Package us.irdev.bedrock.bag


package us.irdev.bedrock.bag
Provides text-based storage of objects and un-formatted data in a simple, hierarchical key/value store. It is loosely based on combination of XML, JSON (from www.json.org), and various other serializers. Sometimes you want formatted text (JSON), sometimes you want a serialized Java Object, sometimes you want a database, and sometimes you want to move seamlessly between all of them. The tight integration of these concepts in a single, lightweight, flexible, and high-performance package lends itself to a broad range of applications.

This package was originally intended for messaging, events, and other applications that require complex values to be shared in a text-based data interchange format without the formality of declaring classes or establishing schemas.

Low-Level Containers and String Formats
This package implements two low-level container classes for text-based storage of primitive types (or their boxed analog), strings, and other bedrock types. The containers provide array or string- keyed map design idioms, as BagArray and BagObject, respectively. They can be converted to JSON formatted strings, and reconstructed from a superset of that standard file format (i.e. the format that bedrock-types produce can be round-tripped as input).

Serializer
A means of serializing objects to and from a BagObject is provided. Where the bedrock types are constrained to primitives, more complex types can be stored using the Serializer.

Managing Types
In the bedrock types, type assignment is performed lazily on extraction. The design presumes the end user knows what they are expecting to get.

Storing Strings
Because the internal storage mechanism for primitive types is string based, and the preferred interchange is JSON, there is a challenge when storing strings that have quotes in them. The JSON standard supports escaped characters (\"), and so does the BagObject.

By design, we have chosen not to do any kind of transformation when storing strings, which means that attempting to store strings that have un-escaped quotes in them, and then serializing the object, will result in failure to parse on deserialization. It is left to the user to encode strings containing quotes in them in a manner that makes sense for their application.

In a special case, some users have reported failures when trying to store JSON strings into a BagObject. This is not a supported usage for the reasons outlined above. Users interested in storing JSON should consider simply storing the populated BagObject represented by the JSON string, or serializing the structure directly into the BagObject format.

Hierarchical Indexing
Hierarchical indexing is an option when BagObjects are nested inside of other BagObjects. The key is a single string, with the individual keys separated by '/' characters (like a file path, but it does not start with '/'). For example: String name = bagObject.getString ("root/users/brettonw/last-name"); describes a four level hierarchy of BagObjects, with the leaf object having a String value under the key "last-name".
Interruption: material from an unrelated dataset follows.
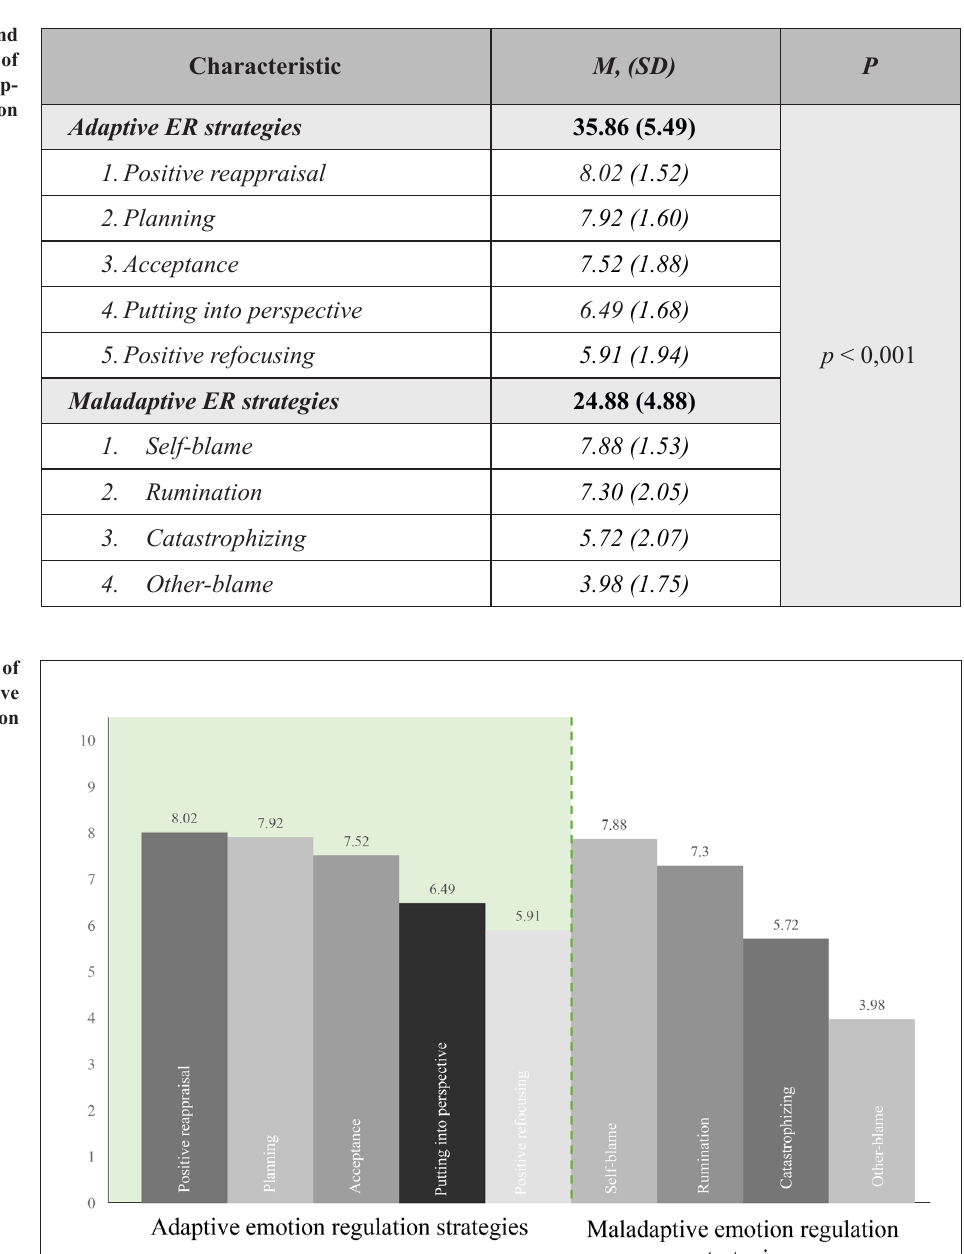
Figure 4. Means and Standard Deviations of Adaptive and Maladap-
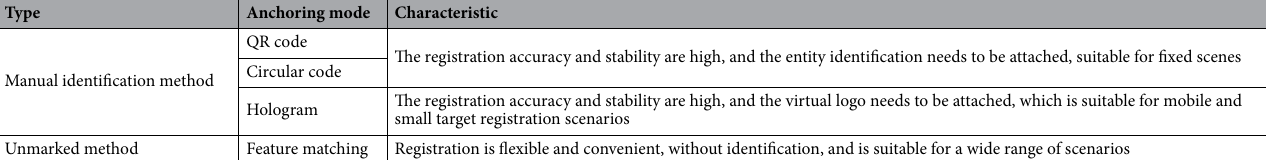
Table 2. Virtual reality registration method based on machine vision.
BagArrays also support hierarchical indexing (for get operations only - put is planned for a future release). The indexed string value should be in integer in the range of the array size, or one of the special values #first or #last.

JSON
Bag can consume a superset of valid JSON text in inputs (Constructors from Strings, streams, files, and etc.). The output of the toString method is valid JSON. The primary difference between Bag parsing of JSON, and that file standard is bare (unquoted) strings are allowed anywhere a quoted string would be allowed, as in: { first-name: bretton, last-name: wade }. Note that whitespace, and the following characters are not allowed in bare values: ",:[]{}

Error Handling
The error handling philosophy is to provide methods with a supplier for an error case, and to use helper functions that return null; significant failures are logged. The user can choose to throw an exception if they want, but Bag should be robust and continue chugging without killing the parent application if an unanticipated fault happens. In the future, we will probably move to eliminate the log4j2 dependency.